The problem:
Give back, unchanged, the lines from the one containing "List all text" to the end of the listing, inclusive of both.

------------------------------------------------

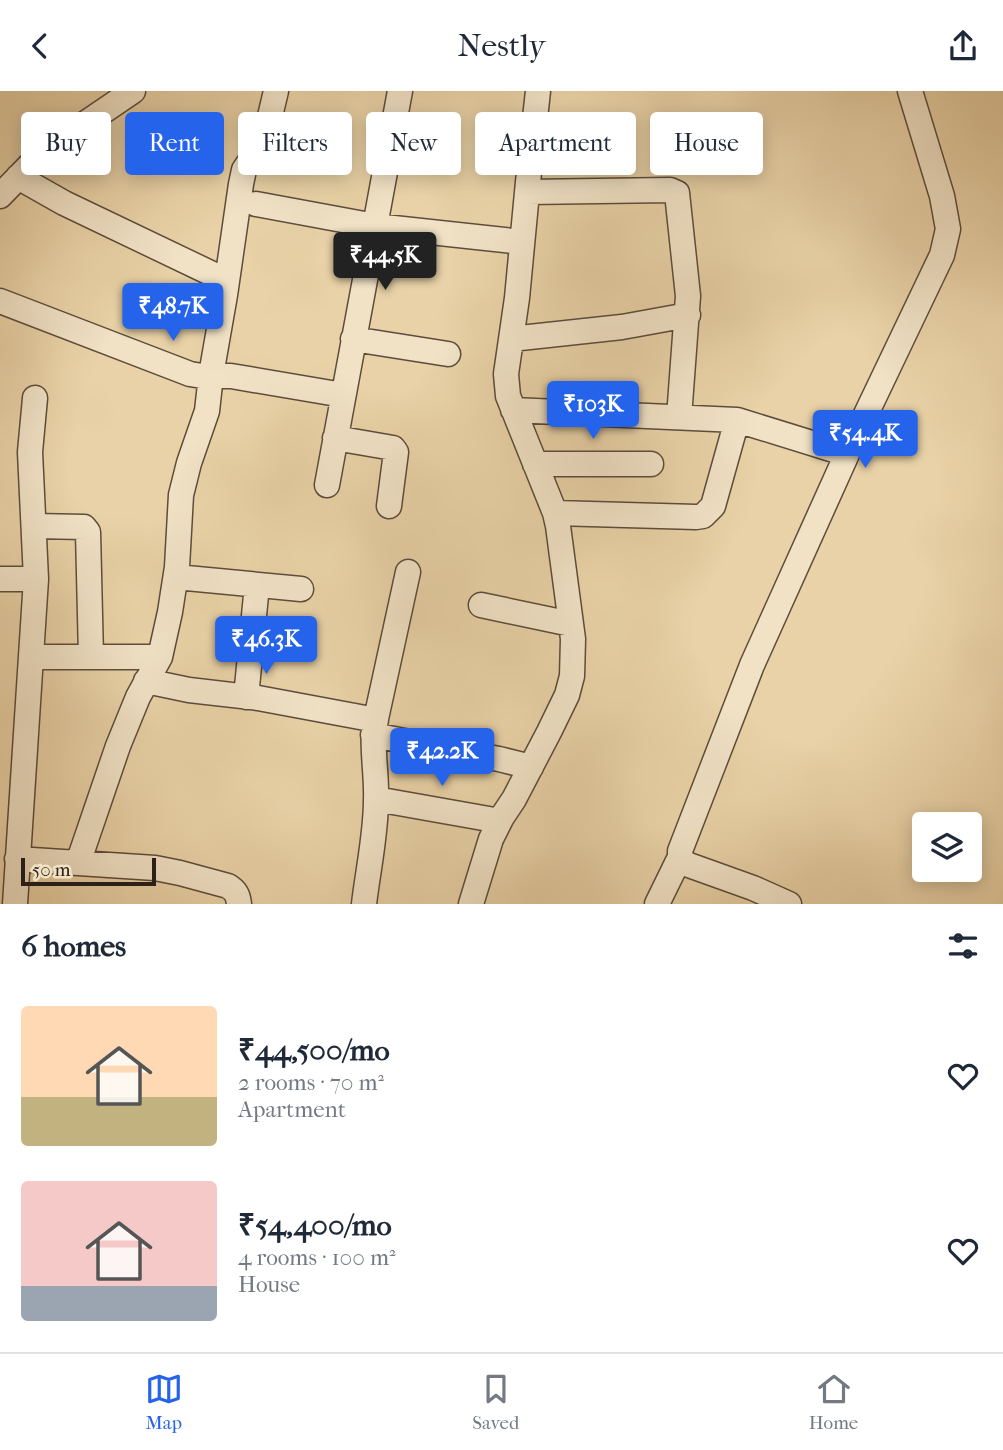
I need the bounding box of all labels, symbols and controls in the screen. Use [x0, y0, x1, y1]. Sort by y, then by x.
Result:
icon: back [21, 27, 59, 65]
text: Nestly [458, 27, 546, 64]
icon: share [944, 27, 982, 65]
chip: Buy [21, 112, 111, 175]
chip: Rent [125, 112, 224, 175]
chip: Filters [238, 112, 352, 175]
chip: New [366, 112, 461, 175]
chip: Apartment [475, 112, 636, 175]
chip: House [650, 112, 763, 175]
pin: ₹44.5K [328, 233, 442, 292]
text: ₹44.5K [349, 241, 421, 268]
pin: ₹48.7K [116, 283, 230, 343]
text: ₹48.7K [138, 292, 208, 319]
pin: ₹103K [544, 381, 642, 441]
text: ₹103K [563, 390, 623, 417]
pin: ₹54.4K [808, 411, 922, 470]
text: ₹54.4K [829, 419, 901, 446]
pin: ₹46.3K [209, 617, 323, 676]
text: ₹46.3K [231, 625, 301, 652]
pin: ₹42.2K [385, 729, 499, 788]
text: ₹42.2K [406, 737, 478, 764]
map controls [912, 812, 982, 882]
button: layers [912, 812, 982, 882]
scale bar [21, 855, 156, 887]
text: 50 m [32, 859, 71, 881]
icon: filters [944, 927, 982, 965]
text: 6 homes [21, 929, 126, 964]
text: ₹44,500/mo [238, 1033, 390, 1068]
icon: home [77, 1034, 161, 1118]
icon: heart [944, 1057, 982, 1095]
text: 2 rooms · 70 m² [238, 1069, 384, 1096]
text: Apartment [238, 1096, 346, 1123]
text: ₹54,400/mo [238, 1208, 392, 1243]
icon: home [77, 1209, 161, 1293]
icon: heart [944, 1232, 982, 1270]
text: 4 rooms · 100 m² [238, 1244, 396, 1271]
text: House [238, 1271, 300, 1298]
tab: Map [145, 1370, 183, 1434]
tab: Saved [472, 1370, 519, 1434]
tab: Home [809, 1370, 858, 1434]

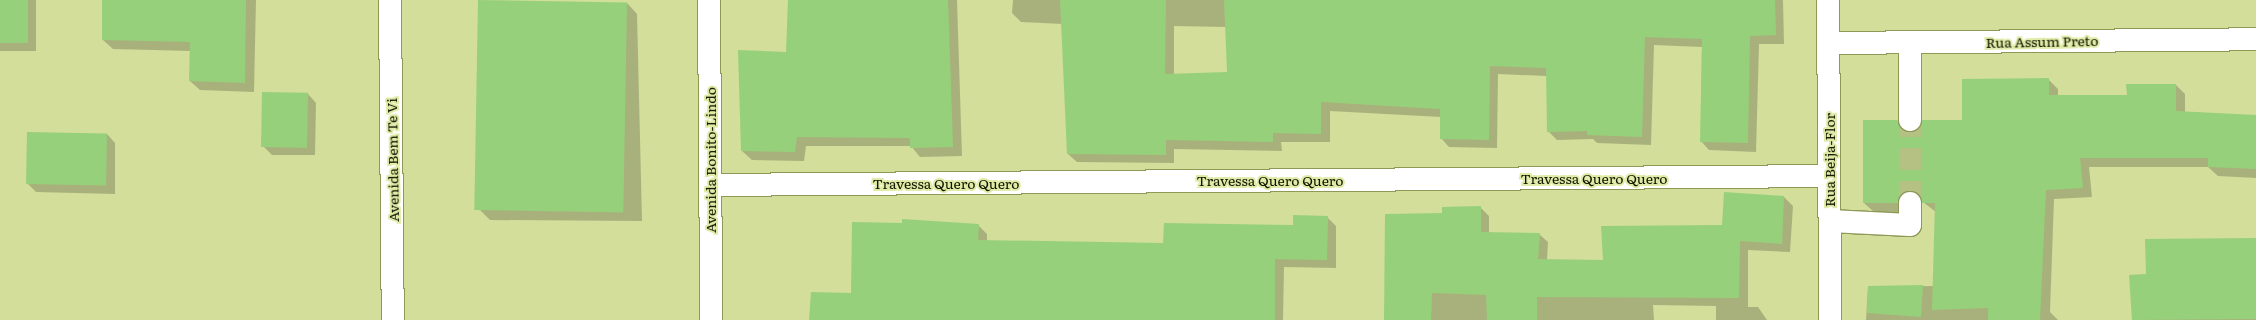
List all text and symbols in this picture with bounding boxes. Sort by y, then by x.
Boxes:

------------------------------------------------

Task solution:
List all text and symbols in this picture with bounding boxes. Sort by y, then by x.
Boxes:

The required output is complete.